However, Stockwell's film doesn't have that luxury of time or budget, and as the screenwriter revealed, they couldn't get too fixated on the nitty gritty details. So "Seal Team Six" opens with a pre-credit sequence in 2002, in which a detainee at Guantanamo Bay offers up some intel. We then fast forward to 18 months away from May 1, 2011, with operations in full swing in Pakistan, and Vivian making the case to her superiors that indeed, Osama Bin Laden is alive and in the compound in Abbatobad. Basically, "Zero Dark Thirty" fills in that huge gap of time, when many other worldwide terrorist incidents continued the intense pressure to bring down Bin Laden. Meanwhile, "Seal Team Six" most concerns itself with the SEAL team, and how they trained and bonded for the operation.
Even more than ten years after September 1, 2011, a day that forever changed the face of the country, portraying what happened on the big screen has been tricky. There is no doubt that the World Trade Center towers coming down, along with the downed plane smashing into the Pentagon, dramatically refocused military and intelligence efforts. But it was a day that also changed the lives of ordinary Americans, who suddenly realized that things that seemed to happen only in Other Places, could very well strike at home.

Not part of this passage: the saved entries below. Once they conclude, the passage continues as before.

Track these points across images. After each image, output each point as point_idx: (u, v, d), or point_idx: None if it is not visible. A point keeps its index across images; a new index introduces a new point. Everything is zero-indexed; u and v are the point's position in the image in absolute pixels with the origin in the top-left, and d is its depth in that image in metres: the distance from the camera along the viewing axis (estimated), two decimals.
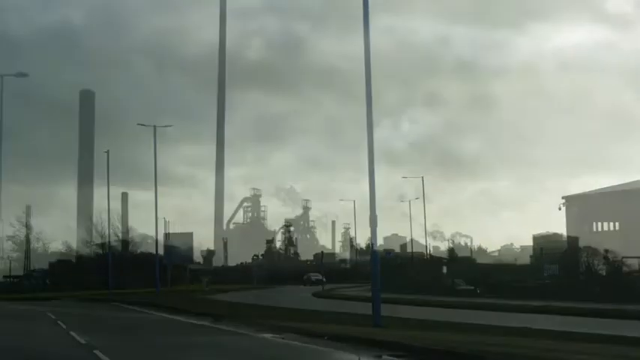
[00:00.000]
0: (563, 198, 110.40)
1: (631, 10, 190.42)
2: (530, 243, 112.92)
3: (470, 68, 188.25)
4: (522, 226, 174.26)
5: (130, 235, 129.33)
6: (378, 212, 26.83)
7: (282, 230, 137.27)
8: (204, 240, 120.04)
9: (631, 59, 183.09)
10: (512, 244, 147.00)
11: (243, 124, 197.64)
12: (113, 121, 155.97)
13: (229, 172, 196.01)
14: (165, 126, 55.70)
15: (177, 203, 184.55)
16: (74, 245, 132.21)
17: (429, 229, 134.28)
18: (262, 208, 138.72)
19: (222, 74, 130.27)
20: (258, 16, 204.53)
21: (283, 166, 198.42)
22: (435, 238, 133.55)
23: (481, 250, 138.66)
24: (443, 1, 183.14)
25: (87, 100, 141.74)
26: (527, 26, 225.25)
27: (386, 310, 27.48)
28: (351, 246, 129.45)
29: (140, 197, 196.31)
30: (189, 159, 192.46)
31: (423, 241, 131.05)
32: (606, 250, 79.68)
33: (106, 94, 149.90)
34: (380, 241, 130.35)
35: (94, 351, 19.14)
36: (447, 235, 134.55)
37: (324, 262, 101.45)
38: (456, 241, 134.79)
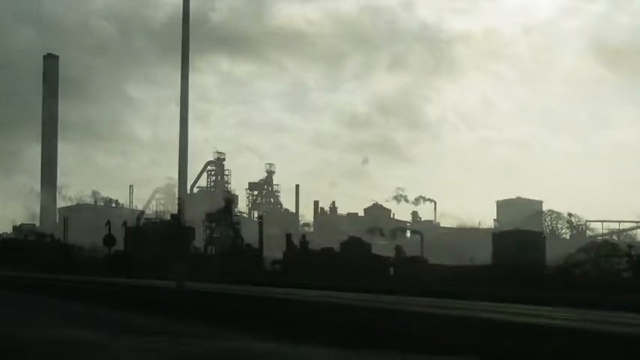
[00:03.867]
0: None
1: None
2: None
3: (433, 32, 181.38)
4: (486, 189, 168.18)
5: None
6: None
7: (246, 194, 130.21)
8: None
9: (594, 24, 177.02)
10: None
11: (207, 86, 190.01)
12: (77, 85, 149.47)
13: (192, 135, 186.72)
14: None
15: (142, 166, 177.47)
16: (37, 210, 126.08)
17: (392, 192, 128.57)
18: (226, 172, 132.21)
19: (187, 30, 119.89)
20: None
21: (247, 129, 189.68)
22: (398, 202, 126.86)
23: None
24: None
25: (51, 64, 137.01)
26: None
27: None
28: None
29: (103, 159, 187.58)
30: (154, 120, 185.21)
31: (387, 205, 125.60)
32: (570, 214, 73.26)
33: (70, 59, 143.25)
34: (361, 213, 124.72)
35: None
36: (411, 198, 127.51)
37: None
38: (419, 205, 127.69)
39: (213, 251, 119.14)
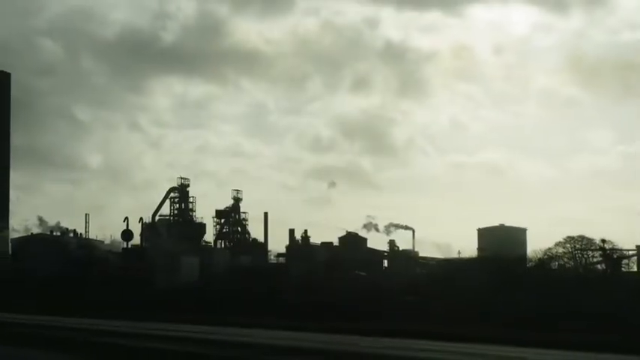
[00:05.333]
0: None
1: None
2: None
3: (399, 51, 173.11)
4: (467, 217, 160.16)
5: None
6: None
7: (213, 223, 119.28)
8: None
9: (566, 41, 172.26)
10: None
11: (160, 109, 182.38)
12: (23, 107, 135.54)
13: (150, 160, 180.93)
14: None
15: (94, 194, 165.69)
16: None
17: (362, 220, 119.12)
18: (191, 199, 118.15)
19: None
20: None
21: (204, 154, 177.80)
22: (368, 230, 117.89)
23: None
24: None
25: (2, 82, 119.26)
26: (459, 7, 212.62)
27: None
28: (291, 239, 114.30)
29: (52, 188, 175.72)
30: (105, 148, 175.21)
31: (361, 234, 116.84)
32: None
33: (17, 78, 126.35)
34: (335, 242, 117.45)
35: None
36: (381, 227, 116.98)
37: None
38: (391, 233, 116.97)
39: (223, 245, 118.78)
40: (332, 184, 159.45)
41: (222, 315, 48.69)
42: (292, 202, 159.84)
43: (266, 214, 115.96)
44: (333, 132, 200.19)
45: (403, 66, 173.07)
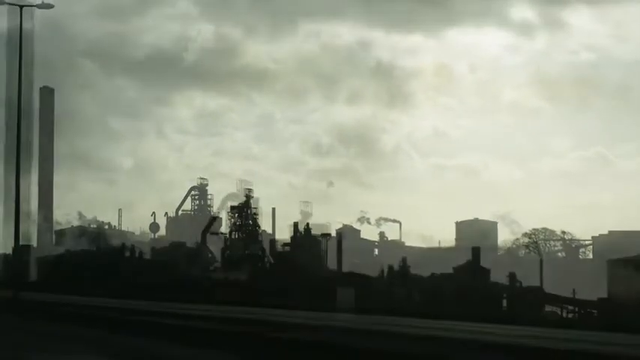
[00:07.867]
0: None
1: (532, 17, 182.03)
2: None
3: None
4: (447, 211, 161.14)
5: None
6: None
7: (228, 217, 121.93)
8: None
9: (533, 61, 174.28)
10: None
11: (183, 119, 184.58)
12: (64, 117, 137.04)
13: (174, 163, 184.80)
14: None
15: (125, 192, 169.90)
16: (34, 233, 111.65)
17: (356, 214, 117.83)
18: (209, 196, 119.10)
19: None
20: (194, 22, 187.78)
21: (220, 157, 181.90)
22: (361, 223, 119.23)
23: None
24: (364, 8, 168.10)
25: (47, 97, 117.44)
26: (439, 32, 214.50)
27: None
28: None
29: (89, 186, 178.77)
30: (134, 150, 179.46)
31: (355, 226, 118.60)
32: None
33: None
34: (333, 234, 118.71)
35: None
36: (373, 220, 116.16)
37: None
38: (381, 226, 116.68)
39: (237, 236, 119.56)
40: (330, 184, 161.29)
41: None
42: (296, 199, 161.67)
43: (274, 210, 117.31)
44: (331, 139, 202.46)
45: (391, 82, 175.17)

Bigelow gracefully opens "Zero Dark Thirty" on a black screen, with only various actual audio from the day playing, perhaps most notably, one panicked voice of a woman in one of the towers, who comes to the realization with a 911 operator listening on the line, that she's going to die. It's heartbreaking, raw-nerved stuff that immediately conveys how monumental historically, emotionally and personally 9/11 was for everyone. Stockwell isn't bothered by such nuance, and "Seal Team Six" is more than happy to haul out footage of the planes slamming into each tower, in a pretty big swipe at the heartstrings that mostly feels cheap, easy and exploitative.